INFORMATION PROVIDED Start Marker

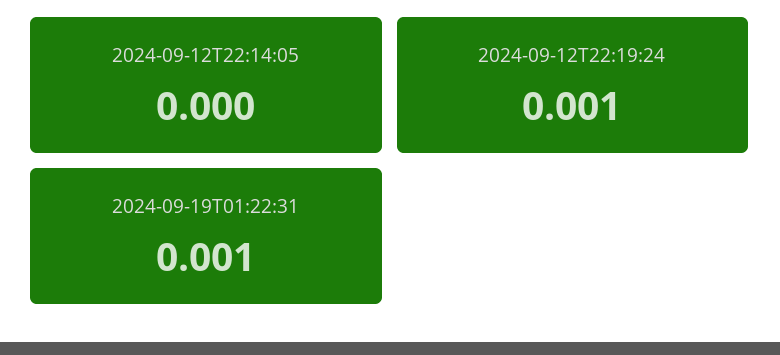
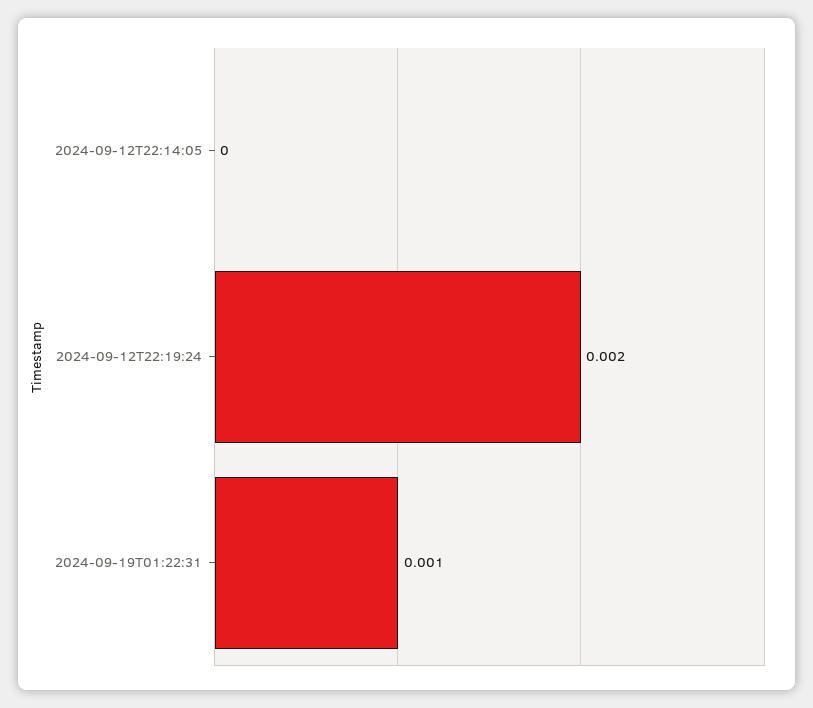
  {
    "2024-09-12T22:14:05": 0,
-   "2024-09-12T22:19:24": 0.001,
+   "2024-09-12T22:19:24": 0.002,
    "2024-09-19T01:22:31": 0.001
  }

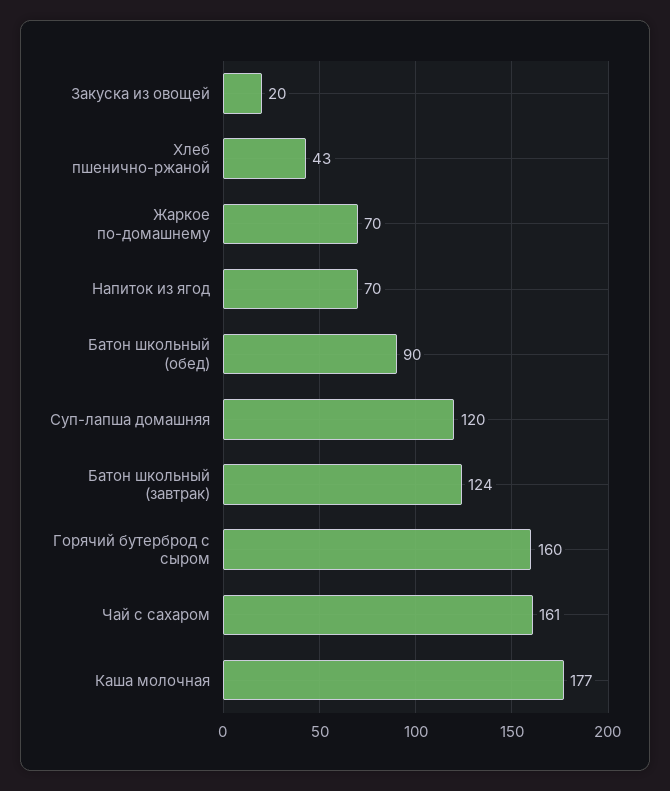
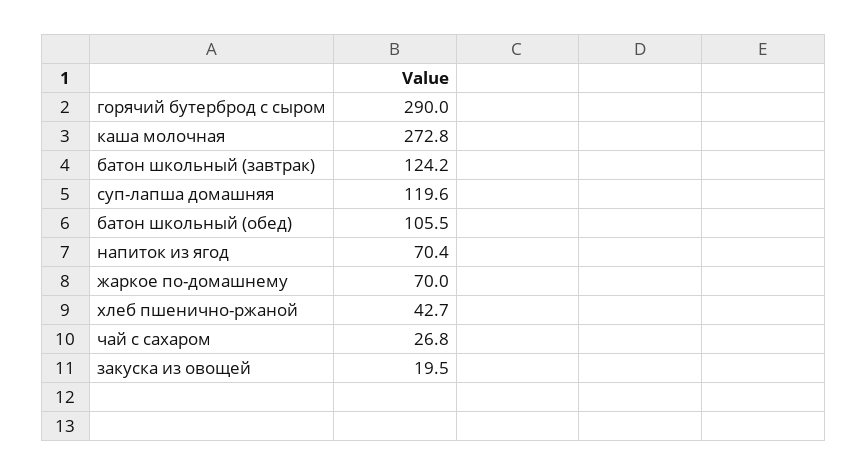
  {
    "Закуска из овощей": 19.5,
    "Хлеб пшенично-ржаной": 42.7,
    "Жаркое по-домашнему": 70,
    "Напиток из ягод": 70.4,
-   "Батон школьный (обед)": 90,
+   "Батон школьный (обед)": 105.5,
    "Суп-лапша домашняя": 119.6,
    "Батон школьный (завтрак)": 124.2,
-   "Горячий бутерброд с сыром": 160,
+   "Горячий бутерброд с сыром": 290,
-   "Чай с сахаром": 161,
+   "Чай с сахаром": 26.8,
-   "Каша молочная": 177
+   "Каша молочная": 272.8
  }

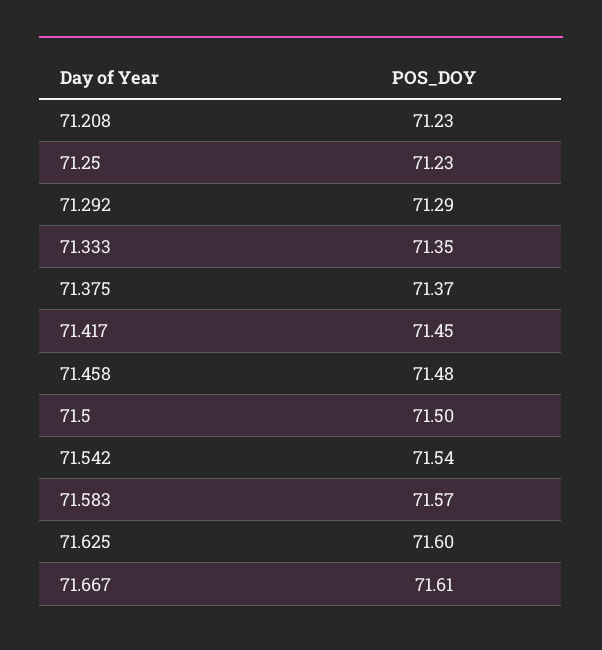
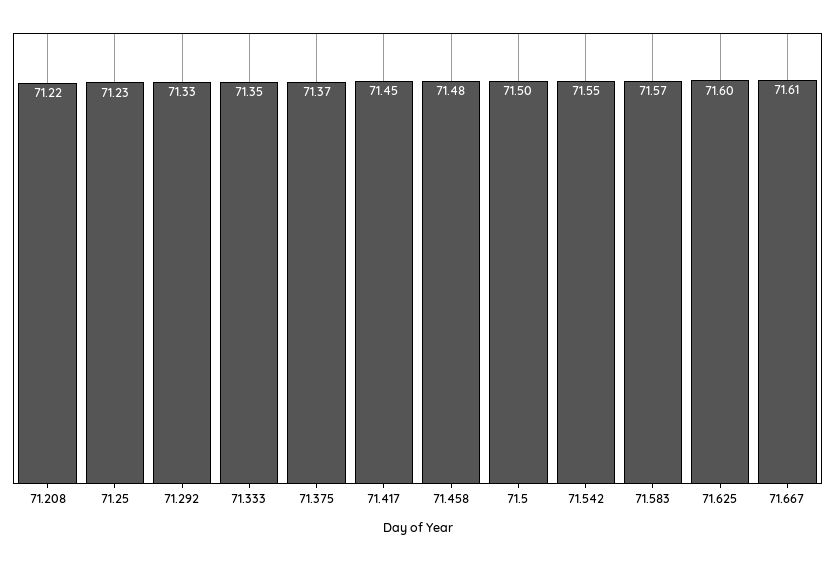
  {
-   "71.208": 71.23,
+   "71.208": 71.22,
    "71.25": 71.23,
-   "71.292": 71.29,
+   "71.292": 71.33,
    "71.333": 71.35,
    "71.375": 71.37,
    "71.417": 71.45,
    "71.458": 71.48,
    "71.5": 71.5,
-   "71.542": 71.54,
+   "71.542": 71.55,
    "71.583": 71.57,
    "71.625": 71.6,
    "71.667": 71.61
  }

INFORMATION PROVIDED End Marker

__WHAT YOU ARE ASKED TO DO__. Reproduce the material in its entirety and word for word, without the pictures.

__SOLUTION TO THIS EXERCISE__.
  {
    "2024-09-12T22:14:05": 0,
-   "2024-09-12T22:19:24": 0.001,
+   "2024-09-12T22:19:24": 0.002,
    "2024-09-19T01:22:31": 0.001
  }

  {
    "Закуска из овощей": 19.5,
    "Хлеб пшенично-ржаной": 42.7,
    "Жаркое по-домашнему": 70,
    "Напиток из ягод": 70.4,
-   "Батон школьный (обед)": 90,
+   "Батон школьный (обед)": 105.5,
    "Суп-лапша домашняя": 119.6,
    "Батон школьный (завтрак)": 124.2,
-   "Горячий бутерброд с сыром": 160,
+   "Горячий бутерброд с сыром": 290,
-   "Чай с сахаром": 161,
+   "Чай с сахаром": 26.8,
-   "Каша молочная": 177
+   "Каша молочная": 272.8
  }

  {
-   "71.208": 71.23,
+   "71.208": 71.22,
    "71.25": 71.23,
-   "71.292": 71.29,
+   "71.292": 71.33,
    "71.333": 71.35,
    "71.375": 71.37,
    "71.417": 71.45,
    "71.458": 71.48,
    "71.5": 71.5,
-   "71.542": 71.54,
+   "71.542": 71.55,
    "71.583": 71.57,
    "71.625": 71.6,
    "71.667": 71.61
  }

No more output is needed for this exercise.